What you will do
1. Output the part of the burned-severity project notes that opens with the words containing "Want to understand" and closes with "a good estimate).".
2. In the burned-severity project notes, why does the modelling step vary the date "X" when checking goodness of fit? Answer in one to three sentences.
3. Resume the burned-severity project notes after their final sentence.

Text shown

--------------------------------

Install google cloud sdk install google cloud SDK. Could borrow the script here and update it to the latest versions (and to work on MacOS)
Install QGis
Familiarize with Sentinel-2 tiling grid https://sentiwiki.copernicus.eu/web/s2-products by opening in QGis. Can add an XYZ layer (e.g. OpenStreetMap) to see the grid's relation to some geographic features
Note: the grid is also available in Shapefile, clipped to BC area here
Write a python function (in a .py file) to download all Sentinel-2 data (from GCP) available, in a time window (yyyymmdd1, yyyymmdd2) for one grid location e.g. T10UFB is Kamloops. Hopefully could reuse some of: this one which uses gsutil rsync
Review BC documents here and here (should be a similar document for 2022 as well)
Verify this is the correct link and download a province-wide burned-severity dataset for 2021 here. Open it in QGis : )
Determine if "pre" and "post" imagery dates (used to generate the product) are listed within the dataset
Download 2021 fire perimeters from: here in KML format
Fire of interest: Sparks lake K21001. Note: pre/post dates used in BC Gov BS estimate: 20200729 / 20220902
Rasterize burned severity product
Modelling
Fit a sequence of models: where the independent variable is a time-series of Sentinel-2 data (starting with a cloud-free pre-fire date, and ending with date "X") Where "X" is >= the pre-fire date, and "X" <= the post-fire date. The post-fire date is the first cloud-free date after the fire is declared "out" (should be available from national fire polygon database, if not here. Easier: can choose a post-fire date by inspection (some time late in the season when the fire has obviously stopped moving).
Two cases: dependent variable is 1) burned-severity class or 2) the dNBR.
Want to understand the goodness of fit for the dependent variable, as "X" is varied (want to see how small we can make "X" and still get a good estimate).
Methods: start with Scikit-learn and find something that runs in a finite amount of time. Try a few models in scikit-learn at least, before moving to more complex neural-network models such as in Pytorch or Keras/Tensorflow
Preliminaries
Select data frames (betwee pre-fire and post-fire date) with some cloud cover threshold e.g. <= 7%
Likely want to plot the "spectra" (one curve for each band, date on the X-axis) for a variety of points: unburned, and different burned severity classes to get an idea of how the values change. Could write a script that does this using matplotlib. Can add coordinates for some manually selected points (of various classes) at the top of the file.

--------------------------------

Saved data entries:
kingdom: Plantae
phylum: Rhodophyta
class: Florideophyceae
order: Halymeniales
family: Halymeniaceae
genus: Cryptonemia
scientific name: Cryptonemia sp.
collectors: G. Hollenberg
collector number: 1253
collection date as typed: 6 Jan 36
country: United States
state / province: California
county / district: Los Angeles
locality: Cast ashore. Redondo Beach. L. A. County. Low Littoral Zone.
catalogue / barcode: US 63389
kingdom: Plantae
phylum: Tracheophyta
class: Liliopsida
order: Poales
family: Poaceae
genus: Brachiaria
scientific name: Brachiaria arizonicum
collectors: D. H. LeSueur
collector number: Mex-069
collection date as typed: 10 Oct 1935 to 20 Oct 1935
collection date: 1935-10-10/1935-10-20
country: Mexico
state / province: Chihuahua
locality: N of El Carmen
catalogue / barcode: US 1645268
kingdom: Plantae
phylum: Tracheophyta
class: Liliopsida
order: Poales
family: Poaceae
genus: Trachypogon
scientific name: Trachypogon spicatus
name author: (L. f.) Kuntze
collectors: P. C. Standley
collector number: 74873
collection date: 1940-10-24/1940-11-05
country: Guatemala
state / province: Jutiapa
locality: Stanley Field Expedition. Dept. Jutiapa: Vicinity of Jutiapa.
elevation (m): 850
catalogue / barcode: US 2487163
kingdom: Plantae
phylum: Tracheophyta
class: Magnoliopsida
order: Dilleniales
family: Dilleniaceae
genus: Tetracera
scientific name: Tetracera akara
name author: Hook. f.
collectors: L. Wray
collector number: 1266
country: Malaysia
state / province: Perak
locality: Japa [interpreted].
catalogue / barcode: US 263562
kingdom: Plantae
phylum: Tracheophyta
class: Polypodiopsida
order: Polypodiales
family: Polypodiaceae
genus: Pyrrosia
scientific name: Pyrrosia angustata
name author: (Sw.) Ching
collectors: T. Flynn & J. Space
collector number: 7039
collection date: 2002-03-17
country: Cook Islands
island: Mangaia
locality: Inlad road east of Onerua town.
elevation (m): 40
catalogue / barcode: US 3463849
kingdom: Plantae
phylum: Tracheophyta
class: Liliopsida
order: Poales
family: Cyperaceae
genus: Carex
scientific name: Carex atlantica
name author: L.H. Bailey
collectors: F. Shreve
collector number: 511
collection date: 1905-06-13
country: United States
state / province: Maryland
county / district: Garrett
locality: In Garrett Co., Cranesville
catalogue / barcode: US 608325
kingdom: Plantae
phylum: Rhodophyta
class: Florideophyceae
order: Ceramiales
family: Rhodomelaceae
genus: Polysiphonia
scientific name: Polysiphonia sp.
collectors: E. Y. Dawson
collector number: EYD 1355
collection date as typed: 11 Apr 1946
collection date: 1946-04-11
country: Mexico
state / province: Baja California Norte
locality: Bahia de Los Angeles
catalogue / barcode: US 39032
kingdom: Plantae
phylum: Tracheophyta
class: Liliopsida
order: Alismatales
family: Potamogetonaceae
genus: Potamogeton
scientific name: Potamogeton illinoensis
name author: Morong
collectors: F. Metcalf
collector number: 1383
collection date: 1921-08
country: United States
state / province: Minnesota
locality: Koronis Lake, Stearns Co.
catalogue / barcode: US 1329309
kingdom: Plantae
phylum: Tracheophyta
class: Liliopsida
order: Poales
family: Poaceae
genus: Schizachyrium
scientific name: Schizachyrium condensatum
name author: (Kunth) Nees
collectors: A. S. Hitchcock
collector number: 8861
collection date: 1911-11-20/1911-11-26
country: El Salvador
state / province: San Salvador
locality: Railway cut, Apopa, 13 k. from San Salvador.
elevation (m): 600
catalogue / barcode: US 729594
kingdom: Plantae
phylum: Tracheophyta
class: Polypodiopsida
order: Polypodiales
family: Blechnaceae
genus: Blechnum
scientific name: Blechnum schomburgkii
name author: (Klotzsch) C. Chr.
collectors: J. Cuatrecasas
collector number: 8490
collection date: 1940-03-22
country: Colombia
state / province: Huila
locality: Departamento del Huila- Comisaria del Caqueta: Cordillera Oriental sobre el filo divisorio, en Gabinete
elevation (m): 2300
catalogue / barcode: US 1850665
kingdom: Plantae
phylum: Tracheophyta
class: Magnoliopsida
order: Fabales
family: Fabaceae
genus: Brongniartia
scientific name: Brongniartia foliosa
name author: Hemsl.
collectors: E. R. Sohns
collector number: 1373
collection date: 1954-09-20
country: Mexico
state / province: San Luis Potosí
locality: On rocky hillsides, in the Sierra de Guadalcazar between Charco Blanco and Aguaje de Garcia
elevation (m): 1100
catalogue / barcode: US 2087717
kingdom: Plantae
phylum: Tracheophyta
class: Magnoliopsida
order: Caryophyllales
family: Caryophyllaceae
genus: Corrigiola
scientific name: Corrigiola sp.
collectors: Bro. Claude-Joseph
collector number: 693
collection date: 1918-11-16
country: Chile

--------------------------------

Answer set
1.
Want to understand the goodness of fit for the dependent variable, as "X" is varied (want to see how small we can make "X" and still get a good estimate).

2. Goodness of fit is checked as "X" changes in order to see how small "X" can be made while still giving a good estimate of the dependent variable.

3.
To consider later
As a future refinement, may likely need to run Sen2cor processor here as a pre-processing step to exclude detected areas. Info available here on S2 processing algorithms resulting in the available cloud mask accompanying Level-2 data (running sen2cor on Level-1 data results in Level-2 data)
It may eventually be necessary to improve cloud vs. smoke vs. fire classification to refine our results.
steps for Application-izing for fire and burned-severity mapping
User provides fire number
Pull current bc gov fire perimeter and point (shapefiles)
Extract the perimeter and/or point for that shapefile (default to perimeter, if available)
Calculate an AOI around the perimeter/point (e.g. take a "bounding box" around the perimeter/ point and "make it bigger")
Intersect the new AOI with the sentinel-2 tile grid. i.e., data/Sentinel_BC_Tiles.tar.gz to determine the relevant tile-ID to download (e.g. T10UFB would be included for a fire near kamloops)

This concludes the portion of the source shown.